TASK TO CARRY OUT ->
Quote the passage from the Perl sorting question, from "Reputation: 53478" up to and including "after each other).".

READING PASSAGE ->
Molag Bal
Molag Bal

Reputation: 47

How to sort an array of strings containing two numbers in perl?

I have the following array of strings:

Expt5_Expt12
Expt5_Expt1
Expt12_Expt2
Expt11_Expt8
Expt1_Expt2
Expt10_Expt1
Expt10_Expt4
Expt11_Expt1

I want to sort these strings by the first number and in second priority by the second number so that I have a list like that:

Expt1_Expt2
Expt5_Expt1
Expt5_Expt12
Expt10_Expt1
Expt10_Expt4
Expt11_Expt1
Expt11_Expt8
Expt12_Expt2

I only found solutions to sort only by the first number OR by the second. I tried some things with regex-expressions and sort-function but I didn't come to a solution.

Upvotes: 0

Views: 956

Answers (3)

Sobrique
Sobrique

Reputation: 53478

Sorting by function is really easy. The function has to return -1, 0 or 1 depending if $a and $b are before or after. (As noted in comments - it can be any positive or negative value - the key point is whether the elements are before or after each other).

$a and $b are 'special' variables used specifically for perl and sorting. They therefore don't need to be declared, and are a really bad idea to use for other stuff in your code. But then, who uses single letter vars anyway?

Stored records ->
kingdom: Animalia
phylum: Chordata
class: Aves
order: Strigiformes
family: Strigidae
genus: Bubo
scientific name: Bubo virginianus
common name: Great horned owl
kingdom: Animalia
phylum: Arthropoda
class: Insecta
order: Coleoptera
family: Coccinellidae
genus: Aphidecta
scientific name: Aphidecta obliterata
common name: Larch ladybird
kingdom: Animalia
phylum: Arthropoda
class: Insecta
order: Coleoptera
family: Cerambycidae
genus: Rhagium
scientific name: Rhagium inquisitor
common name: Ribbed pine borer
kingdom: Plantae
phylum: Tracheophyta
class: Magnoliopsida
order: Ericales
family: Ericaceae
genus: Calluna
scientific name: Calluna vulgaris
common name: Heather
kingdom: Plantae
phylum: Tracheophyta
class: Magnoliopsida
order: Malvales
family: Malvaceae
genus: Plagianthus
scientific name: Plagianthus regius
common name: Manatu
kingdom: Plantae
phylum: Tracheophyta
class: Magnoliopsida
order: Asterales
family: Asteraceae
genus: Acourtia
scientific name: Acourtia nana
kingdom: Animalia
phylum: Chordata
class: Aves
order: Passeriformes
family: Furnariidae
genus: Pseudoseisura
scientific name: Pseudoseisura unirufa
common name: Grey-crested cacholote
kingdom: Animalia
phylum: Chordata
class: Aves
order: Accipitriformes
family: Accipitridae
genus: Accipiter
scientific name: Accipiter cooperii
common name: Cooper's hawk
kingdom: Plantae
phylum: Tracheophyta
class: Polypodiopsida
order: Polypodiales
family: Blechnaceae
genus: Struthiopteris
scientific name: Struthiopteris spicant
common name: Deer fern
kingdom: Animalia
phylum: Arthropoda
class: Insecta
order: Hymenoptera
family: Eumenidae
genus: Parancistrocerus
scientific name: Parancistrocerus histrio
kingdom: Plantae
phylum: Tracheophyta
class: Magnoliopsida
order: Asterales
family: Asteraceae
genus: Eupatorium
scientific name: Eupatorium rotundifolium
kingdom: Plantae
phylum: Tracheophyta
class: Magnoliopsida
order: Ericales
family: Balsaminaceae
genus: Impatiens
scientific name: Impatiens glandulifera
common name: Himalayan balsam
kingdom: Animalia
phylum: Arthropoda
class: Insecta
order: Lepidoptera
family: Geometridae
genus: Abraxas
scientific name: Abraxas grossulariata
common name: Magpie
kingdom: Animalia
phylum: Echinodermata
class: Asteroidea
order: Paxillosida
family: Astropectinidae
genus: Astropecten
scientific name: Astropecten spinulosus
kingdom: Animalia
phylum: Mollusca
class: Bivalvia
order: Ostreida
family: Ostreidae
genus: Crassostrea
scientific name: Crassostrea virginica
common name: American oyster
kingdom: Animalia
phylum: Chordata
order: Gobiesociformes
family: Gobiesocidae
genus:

EXERCISE RESPONSE ->
Reputation: 53478

Sorting by function is really easy. The function has to return -1, 0 or 1 depending if $a and $b are before or after. (As noted in comments - it can be any positive or negative value - the key point is whether the elements are before or after each other).